Bowling Green: BGSU veteran downplays achievement

2/22/2006
BY JULIE NJAIM
BLADE STAFF WRITER

BOWLING GREEN - Directing 100 plays might sound like a major milestone to some but not to F. Scott Regan, who's spent much of his life centered on the stage.

"This is not an unheard-of feat or anything. We just thought it was a good chance for a celebration," Mr. Regan said. "It's a nice opportunity for people to celebrate and for past participants to come and enjoy the show and celebrate."

After tomorrow night's 7:30 p.m. performance of All I Really Needed to Know I Learned in Kindergarten presented by Horizon Youth Theatre at St. Thomas Moore Parish, a reception-celebration while be held at the church.

With this show under his belt, Mr.
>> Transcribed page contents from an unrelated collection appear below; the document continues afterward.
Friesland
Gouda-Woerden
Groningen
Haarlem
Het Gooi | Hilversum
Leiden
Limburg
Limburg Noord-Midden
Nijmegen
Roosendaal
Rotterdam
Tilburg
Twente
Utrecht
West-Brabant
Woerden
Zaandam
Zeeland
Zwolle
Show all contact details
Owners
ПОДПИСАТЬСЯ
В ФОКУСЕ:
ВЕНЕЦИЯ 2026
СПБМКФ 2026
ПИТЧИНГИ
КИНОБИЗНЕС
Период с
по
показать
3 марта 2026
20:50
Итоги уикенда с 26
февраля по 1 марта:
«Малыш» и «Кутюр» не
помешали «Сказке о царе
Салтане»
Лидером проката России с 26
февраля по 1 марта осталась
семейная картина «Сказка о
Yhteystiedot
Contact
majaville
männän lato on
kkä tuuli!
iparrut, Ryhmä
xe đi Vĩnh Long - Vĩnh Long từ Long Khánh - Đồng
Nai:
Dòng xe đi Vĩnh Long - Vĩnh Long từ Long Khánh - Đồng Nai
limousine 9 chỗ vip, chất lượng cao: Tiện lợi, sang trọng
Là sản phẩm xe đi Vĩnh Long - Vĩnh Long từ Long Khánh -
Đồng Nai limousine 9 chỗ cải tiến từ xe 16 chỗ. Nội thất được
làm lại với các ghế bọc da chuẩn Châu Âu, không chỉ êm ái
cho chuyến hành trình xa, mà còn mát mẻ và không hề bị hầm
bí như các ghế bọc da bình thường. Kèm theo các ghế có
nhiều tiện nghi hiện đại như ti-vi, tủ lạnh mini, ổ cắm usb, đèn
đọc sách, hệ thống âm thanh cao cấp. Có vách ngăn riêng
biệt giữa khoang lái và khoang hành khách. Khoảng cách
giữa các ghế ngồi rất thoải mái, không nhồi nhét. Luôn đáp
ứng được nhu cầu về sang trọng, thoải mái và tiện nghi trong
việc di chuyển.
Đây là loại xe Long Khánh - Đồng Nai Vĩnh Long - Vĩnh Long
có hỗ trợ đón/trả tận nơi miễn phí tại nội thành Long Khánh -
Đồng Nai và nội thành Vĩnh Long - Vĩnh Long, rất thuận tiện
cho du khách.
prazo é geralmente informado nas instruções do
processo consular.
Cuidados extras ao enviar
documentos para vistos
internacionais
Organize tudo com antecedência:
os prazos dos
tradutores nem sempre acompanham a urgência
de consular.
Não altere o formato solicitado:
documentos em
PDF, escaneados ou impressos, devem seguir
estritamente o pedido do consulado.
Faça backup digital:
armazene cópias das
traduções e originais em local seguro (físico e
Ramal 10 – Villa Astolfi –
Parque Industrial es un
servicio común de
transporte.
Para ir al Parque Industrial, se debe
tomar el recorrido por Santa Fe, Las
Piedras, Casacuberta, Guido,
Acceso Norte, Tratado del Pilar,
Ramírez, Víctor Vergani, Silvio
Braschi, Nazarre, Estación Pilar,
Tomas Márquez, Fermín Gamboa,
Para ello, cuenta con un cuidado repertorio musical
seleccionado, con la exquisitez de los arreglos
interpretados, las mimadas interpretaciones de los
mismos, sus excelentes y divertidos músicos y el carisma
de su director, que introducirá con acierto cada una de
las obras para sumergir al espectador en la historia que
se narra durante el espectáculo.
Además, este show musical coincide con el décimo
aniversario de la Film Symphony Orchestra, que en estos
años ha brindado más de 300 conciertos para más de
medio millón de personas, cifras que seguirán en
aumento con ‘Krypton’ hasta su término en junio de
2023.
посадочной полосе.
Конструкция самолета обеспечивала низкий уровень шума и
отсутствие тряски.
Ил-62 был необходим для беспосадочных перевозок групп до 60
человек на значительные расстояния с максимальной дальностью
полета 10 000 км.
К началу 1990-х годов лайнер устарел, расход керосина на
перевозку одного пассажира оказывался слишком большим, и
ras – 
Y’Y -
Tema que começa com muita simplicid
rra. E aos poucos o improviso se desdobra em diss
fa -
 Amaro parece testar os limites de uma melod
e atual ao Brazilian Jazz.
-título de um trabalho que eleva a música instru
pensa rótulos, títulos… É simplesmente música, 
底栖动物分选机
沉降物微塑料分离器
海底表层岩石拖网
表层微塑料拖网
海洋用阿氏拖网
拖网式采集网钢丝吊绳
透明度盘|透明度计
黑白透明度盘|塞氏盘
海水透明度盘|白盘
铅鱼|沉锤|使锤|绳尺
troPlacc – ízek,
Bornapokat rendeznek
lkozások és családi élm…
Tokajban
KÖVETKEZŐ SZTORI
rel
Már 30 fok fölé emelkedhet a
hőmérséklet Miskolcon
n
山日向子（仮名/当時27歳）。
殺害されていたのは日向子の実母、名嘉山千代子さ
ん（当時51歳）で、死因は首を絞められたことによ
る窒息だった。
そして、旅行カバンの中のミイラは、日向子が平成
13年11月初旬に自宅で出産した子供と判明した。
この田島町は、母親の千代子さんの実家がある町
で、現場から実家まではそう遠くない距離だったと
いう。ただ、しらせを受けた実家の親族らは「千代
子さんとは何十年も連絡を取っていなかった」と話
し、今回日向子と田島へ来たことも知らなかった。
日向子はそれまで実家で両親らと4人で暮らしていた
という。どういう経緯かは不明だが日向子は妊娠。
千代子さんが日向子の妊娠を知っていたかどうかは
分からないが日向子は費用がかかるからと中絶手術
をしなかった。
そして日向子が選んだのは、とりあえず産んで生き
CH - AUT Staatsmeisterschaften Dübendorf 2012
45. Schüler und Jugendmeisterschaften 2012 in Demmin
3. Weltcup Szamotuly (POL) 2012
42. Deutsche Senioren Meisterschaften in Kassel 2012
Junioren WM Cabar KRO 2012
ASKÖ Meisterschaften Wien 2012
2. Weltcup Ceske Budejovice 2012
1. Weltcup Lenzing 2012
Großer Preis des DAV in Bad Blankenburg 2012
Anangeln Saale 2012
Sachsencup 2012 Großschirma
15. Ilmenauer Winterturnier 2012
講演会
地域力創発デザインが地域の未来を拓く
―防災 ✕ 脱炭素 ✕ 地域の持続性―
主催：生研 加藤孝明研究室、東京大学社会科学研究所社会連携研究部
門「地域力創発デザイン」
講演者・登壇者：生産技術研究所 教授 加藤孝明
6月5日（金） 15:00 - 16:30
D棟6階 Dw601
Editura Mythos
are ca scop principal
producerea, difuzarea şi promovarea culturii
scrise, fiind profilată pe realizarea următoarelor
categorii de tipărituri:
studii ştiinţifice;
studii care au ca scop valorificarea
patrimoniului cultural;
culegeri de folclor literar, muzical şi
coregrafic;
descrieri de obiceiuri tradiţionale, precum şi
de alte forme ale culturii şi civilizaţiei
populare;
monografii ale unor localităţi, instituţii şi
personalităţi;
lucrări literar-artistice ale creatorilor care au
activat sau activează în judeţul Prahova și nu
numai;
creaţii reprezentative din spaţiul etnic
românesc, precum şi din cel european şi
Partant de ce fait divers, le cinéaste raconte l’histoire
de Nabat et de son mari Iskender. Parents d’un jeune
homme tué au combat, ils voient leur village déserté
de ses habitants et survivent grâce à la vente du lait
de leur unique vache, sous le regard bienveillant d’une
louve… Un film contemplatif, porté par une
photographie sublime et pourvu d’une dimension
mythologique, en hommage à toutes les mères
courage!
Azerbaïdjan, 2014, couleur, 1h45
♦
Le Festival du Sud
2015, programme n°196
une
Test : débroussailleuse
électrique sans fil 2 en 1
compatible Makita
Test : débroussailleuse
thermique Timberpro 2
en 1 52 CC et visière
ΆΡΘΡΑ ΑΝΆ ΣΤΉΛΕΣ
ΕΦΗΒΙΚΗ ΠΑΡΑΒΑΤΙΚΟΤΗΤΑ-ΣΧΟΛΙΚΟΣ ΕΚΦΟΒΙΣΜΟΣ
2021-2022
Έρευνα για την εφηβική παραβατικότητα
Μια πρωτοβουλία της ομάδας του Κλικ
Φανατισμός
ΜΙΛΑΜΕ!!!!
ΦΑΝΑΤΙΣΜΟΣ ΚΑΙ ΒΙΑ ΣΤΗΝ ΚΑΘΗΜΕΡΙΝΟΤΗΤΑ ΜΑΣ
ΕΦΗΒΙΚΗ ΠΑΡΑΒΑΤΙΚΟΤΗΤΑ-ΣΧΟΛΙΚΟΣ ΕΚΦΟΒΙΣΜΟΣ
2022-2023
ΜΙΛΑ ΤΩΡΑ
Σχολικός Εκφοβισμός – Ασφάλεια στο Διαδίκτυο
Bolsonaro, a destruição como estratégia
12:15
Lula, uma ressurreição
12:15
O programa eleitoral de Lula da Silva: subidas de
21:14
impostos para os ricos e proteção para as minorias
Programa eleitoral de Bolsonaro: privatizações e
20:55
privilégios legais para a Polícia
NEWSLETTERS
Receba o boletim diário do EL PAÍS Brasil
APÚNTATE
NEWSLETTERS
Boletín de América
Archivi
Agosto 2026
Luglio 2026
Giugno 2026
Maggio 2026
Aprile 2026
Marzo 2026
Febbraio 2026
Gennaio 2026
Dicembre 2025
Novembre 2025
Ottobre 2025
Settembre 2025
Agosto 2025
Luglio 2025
Regan, a professor of theater and film at Bowling Green State University, easily makes the mark of 100 - if not more - shows he's directed over more than three decades.

"I directed my first play in New York when I was still a college student" at Albany State now known as the University at Albany.

While doing his undergraduate work, he began directing summer youth theater.

As a graduate student at the University of Northern Iowa, he also directed community theater and university theater productions.

For the past 24 years, Mr. Regan has worked at BGSU, and in 1998 he co-founded Horizon after recruiting young actors to perform in a university production of A Christmas Carol.

"We had a really good time [working with the kids, and when we finished we said, 'What are we going to do next?' " He and his colleague at that time, Jo Beth Gonzalez, formed the community youth theater group.

Open to all area youths, the group is an outreach program of the BGSU department of theater and is supported by Bowling Green Community Foundation and Bowling Green Parks Foundation, Mr. Regan said.

The drama club presents two to three plays a year, some dealing with heavy issues. "I've always found children's audiences to be just as interested in issues as adult. ... We've done plays that have dealt with death, divorce, with prejudice, so we've never approached it as a simple-minded project," Mr. Regan said.

During his career he has found that working with young actors is in many ways more similar than different from working with more-seasoned adults.

"I think the directing is the same. It's just you have a more abbreviated form of working. The attention span is shorter, the vocabulary the audience is familiar with is shorter," the director said.

At BGSU, Mr. Regan's main area of research and publication is child drama.

He directs a college traveling troupe that reaches about 10,000 children each year, performing in area schools.

In his tenure, he's taught courses on directing, play script analysis, graduate courses in theater for young audiences, and introduction to theater.

Having directed so many plays - including originals he's penned himself - one would think it is difficult for Mr. Regan to choose his favorite production.

Not so.

"Right now, this is my favorite," he said, referring to Horizon's upcoming show. "It might sound like a cliche, but I have fond memories of all of them except one or two. ... You really fall in love with each one of them when you're working on it."

All I Really Needed to Know I Learned in Kindergarten also will be performed Saturday at 7:30 p.m. at St. Thomas Moore Parish on Thurstin Street.

Tickets cost $8 for adults and $6 for students and seniors and are available at the door.